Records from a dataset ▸
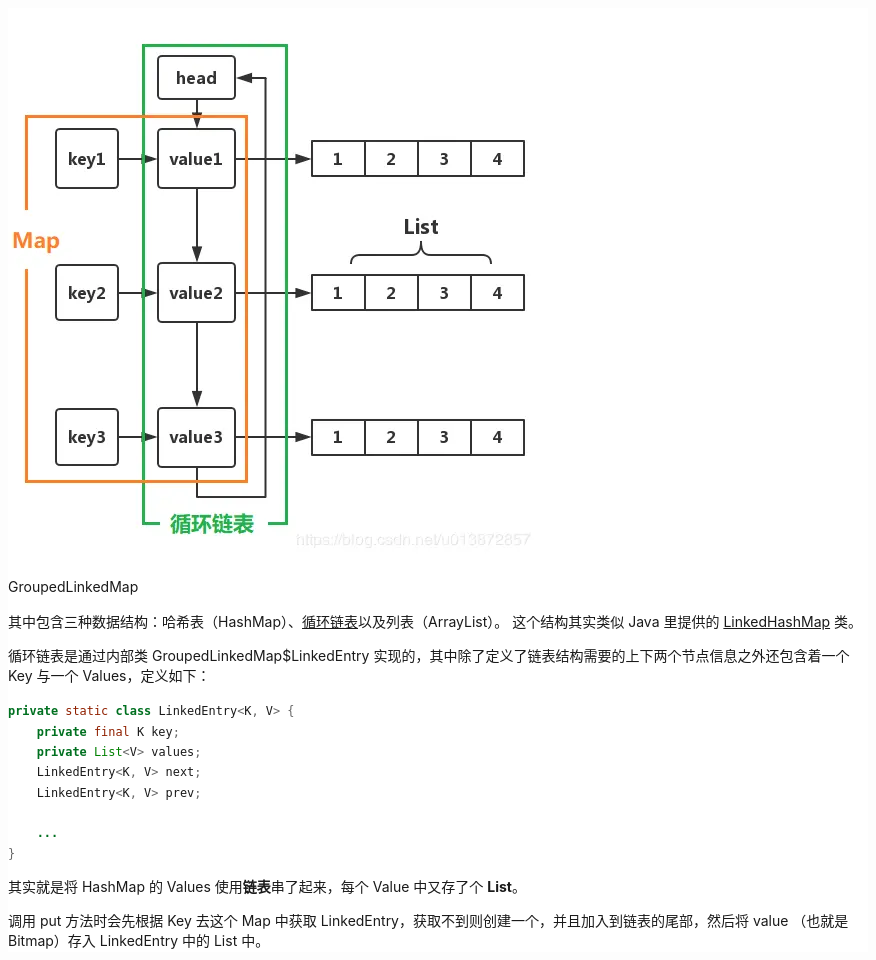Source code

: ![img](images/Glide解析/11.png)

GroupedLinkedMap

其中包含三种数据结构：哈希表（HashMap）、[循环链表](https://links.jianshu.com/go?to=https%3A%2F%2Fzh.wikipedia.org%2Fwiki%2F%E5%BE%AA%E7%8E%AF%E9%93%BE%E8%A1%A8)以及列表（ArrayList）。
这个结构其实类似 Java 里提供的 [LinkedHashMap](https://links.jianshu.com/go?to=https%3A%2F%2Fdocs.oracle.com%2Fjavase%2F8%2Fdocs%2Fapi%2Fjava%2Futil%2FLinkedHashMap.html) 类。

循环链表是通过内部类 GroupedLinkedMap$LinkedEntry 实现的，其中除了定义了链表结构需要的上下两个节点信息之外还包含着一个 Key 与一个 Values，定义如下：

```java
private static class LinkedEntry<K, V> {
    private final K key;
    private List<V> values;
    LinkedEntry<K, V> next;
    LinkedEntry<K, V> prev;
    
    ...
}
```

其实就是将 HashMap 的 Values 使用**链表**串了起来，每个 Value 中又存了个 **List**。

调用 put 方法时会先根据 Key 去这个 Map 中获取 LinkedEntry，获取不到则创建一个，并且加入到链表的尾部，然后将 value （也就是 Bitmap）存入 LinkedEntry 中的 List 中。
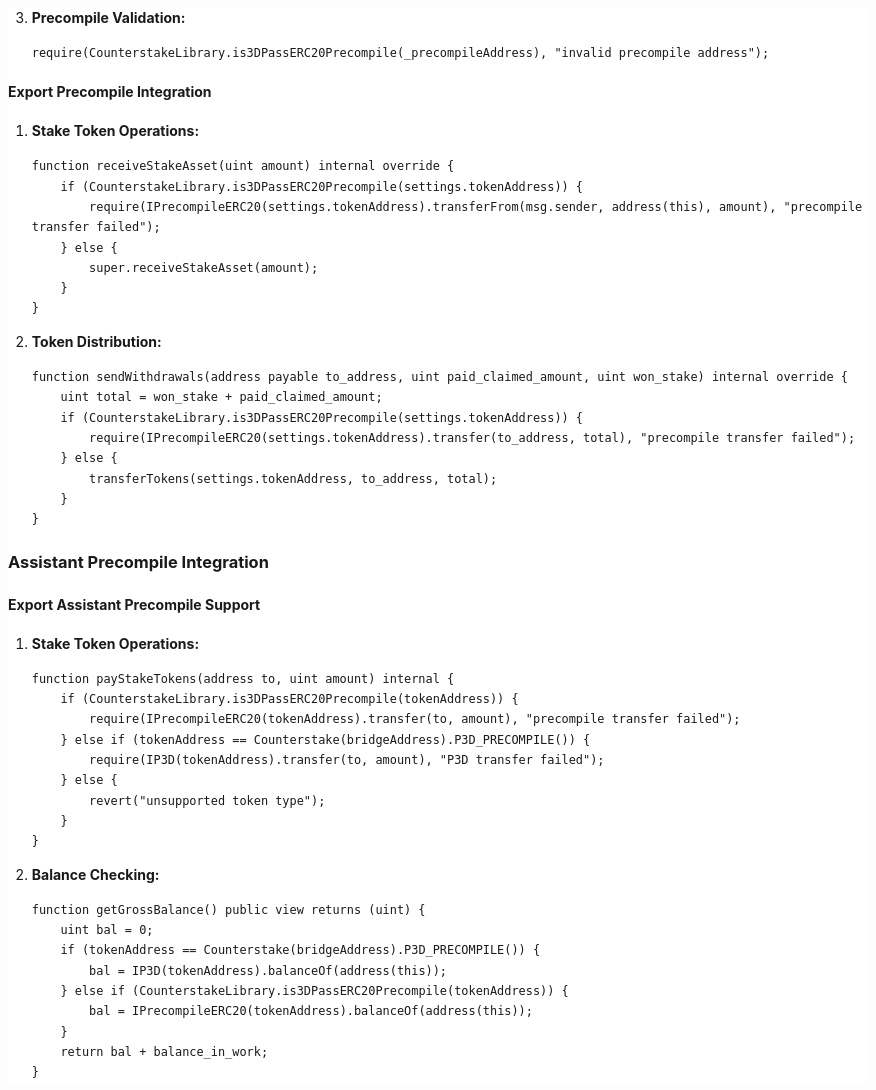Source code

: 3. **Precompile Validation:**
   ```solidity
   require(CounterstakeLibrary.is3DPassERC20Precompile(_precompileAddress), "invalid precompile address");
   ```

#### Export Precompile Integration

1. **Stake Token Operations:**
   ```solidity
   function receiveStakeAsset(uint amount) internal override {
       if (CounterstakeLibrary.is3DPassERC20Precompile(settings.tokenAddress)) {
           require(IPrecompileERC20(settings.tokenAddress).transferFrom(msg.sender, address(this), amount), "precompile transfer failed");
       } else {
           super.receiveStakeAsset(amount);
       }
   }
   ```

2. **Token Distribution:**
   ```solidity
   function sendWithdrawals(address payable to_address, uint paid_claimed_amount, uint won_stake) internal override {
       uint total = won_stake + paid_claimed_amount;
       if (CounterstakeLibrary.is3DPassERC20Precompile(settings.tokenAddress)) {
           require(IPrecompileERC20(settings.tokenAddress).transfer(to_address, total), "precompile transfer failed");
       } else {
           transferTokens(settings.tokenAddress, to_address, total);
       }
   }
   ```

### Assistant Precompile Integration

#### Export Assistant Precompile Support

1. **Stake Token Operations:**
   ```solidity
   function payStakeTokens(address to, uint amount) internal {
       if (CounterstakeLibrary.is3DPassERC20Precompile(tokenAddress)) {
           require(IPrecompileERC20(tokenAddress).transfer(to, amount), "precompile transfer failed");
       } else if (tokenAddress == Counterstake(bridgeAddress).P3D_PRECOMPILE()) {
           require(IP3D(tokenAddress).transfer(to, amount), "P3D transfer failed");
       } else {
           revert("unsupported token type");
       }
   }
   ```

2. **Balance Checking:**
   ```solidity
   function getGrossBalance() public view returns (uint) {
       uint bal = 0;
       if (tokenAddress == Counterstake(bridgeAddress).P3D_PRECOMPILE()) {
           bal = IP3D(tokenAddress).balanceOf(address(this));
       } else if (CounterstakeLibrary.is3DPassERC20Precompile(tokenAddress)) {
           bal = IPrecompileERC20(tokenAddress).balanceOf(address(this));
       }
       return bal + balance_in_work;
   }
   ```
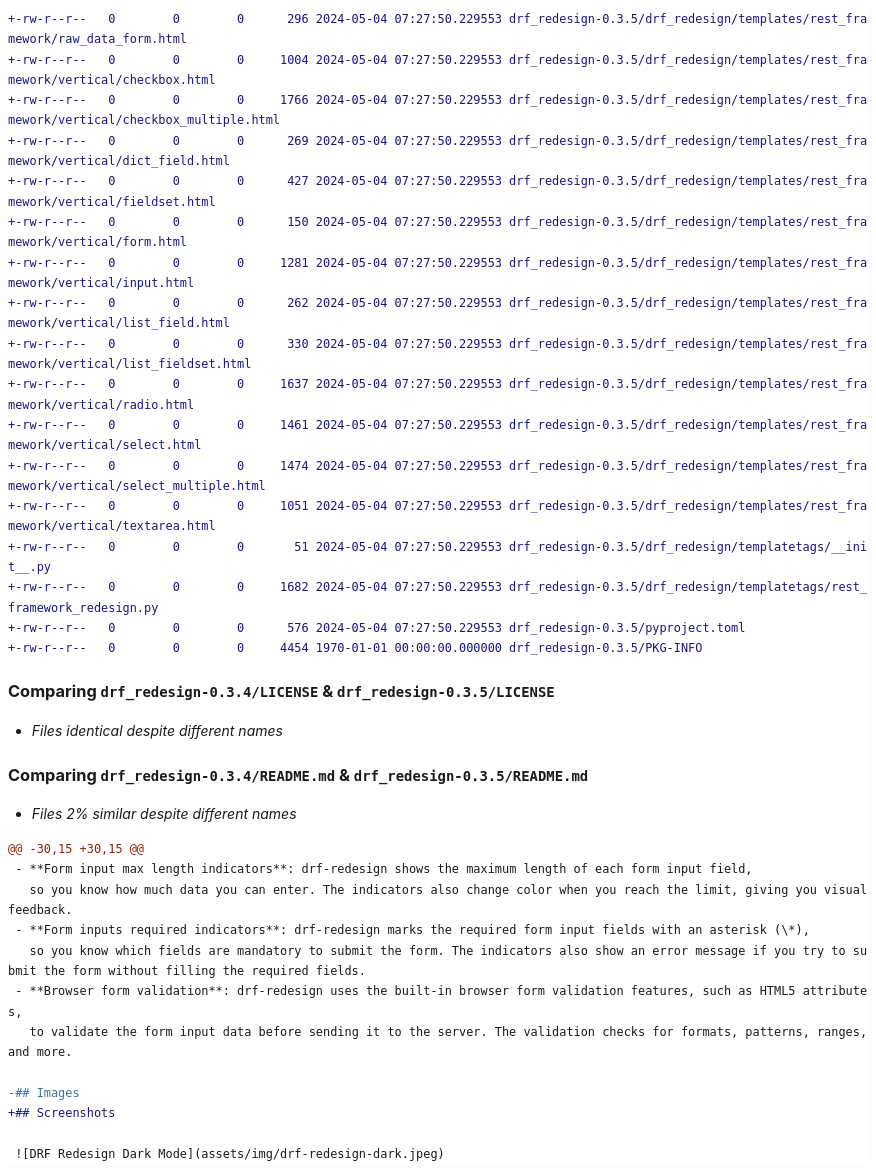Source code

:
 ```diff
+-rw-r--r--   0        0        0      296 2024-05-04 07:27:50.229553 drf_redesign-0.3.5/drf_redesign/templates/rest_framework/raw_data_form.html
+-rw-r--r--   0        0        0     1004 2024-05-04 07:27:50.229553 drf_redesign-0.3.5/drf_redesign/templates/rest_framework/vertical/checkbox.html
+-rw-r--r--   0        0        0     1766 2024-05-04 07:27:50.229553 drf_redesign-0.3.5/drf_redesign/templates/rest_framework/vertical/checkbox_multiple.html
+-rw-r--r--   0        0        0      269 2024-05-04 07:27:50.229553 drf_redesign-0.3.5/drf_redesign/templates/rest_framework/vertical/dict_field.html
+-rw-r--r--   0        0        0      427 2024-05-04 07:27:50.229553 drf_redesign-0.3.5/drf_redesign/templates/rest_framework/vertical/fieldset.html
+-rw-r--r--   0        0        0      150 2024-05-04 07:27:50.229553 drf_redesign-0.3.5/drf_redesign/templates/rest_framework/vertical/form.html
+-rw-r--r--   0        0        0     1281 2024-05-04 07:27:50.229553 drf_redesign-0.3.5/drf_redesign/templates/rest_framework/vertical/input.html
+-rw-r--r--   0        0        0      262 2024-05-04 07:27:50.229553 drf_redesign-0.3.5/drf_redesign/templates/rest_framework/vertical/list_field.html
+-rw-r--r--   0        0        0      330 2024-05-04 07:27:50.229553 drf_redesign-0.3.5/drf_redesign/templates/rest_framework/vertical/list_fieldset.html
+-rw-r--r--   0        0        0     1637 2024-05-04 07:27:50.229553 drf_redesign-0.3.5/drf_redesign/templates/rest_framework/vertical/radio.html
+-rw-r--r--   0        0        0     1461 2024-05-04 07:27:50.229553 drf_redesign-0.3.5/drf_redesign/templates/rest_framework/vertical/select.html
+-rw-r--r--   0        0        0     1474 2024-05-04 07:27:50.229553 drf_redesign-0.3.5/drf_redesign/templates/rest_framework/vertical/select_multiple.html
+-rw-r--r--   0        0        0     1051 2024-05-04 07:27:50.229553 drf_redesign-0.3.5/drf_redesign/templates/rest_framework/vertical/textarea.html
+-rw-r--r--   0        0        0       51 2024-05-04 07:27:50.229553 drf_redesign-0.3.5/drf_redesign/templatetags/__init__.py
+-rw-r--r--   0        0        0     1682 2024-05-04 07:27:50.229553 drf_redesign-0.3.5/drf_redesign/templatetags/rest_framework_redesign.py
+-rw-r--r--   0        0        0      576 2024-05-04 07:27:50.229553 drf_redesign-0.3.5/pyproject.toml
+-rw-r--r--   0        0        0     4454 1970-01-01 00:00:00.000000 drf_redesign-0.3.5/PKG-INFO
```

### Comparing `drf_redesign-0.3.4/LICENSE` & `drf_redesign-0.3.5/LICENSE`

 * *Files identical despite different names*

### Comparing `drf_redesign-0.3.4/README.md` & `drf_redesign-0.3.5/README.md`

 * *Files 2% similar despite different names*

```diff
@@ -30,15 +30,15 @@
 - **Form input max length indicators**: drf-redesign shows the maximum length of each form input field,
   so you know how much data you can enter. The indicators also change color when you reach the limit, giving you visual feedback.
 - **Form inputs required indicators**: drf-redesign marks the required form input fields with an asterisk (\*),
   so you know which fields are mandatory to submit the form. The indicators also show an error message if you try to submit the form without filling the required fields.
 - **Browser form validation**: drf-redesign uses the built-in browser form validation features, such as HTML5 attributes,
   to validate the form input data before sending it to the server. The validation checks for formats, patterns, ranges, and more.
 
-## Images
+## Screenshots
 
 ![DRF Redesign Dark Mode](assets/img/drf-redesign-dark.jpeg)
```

Assignment ▸
Give back exactly the lines from the top of the records to the line containing "这个结构其实类似 Java 里提供的", both included, and no pictures.

Exercise response ▸
Source code

: ![img](images/Glide解析/11.png)

GroupedLinkedMap

其中包含三种数据结构：哈希表（HashMap）、[循环链表](https://links.jianshu.com/go?to=https%3A%2F%2Fzh.wikipedia.org%2Fwiki%2F%E5%BE%AA%E7%8E%AF%E9%93%BE%E8%A1%A8)以及列表（ArrayList）。
这个结构其实类似 Java 里提供的 [LinkedHashMap](https://links.jianshu.com/go?to=https%3A%2F%2Fdocs.oracle.com%2Fjavase%2F8%2Fdocs%2Fapi%2Fjava%2Futil%2FLinkedHashMap.html) 类。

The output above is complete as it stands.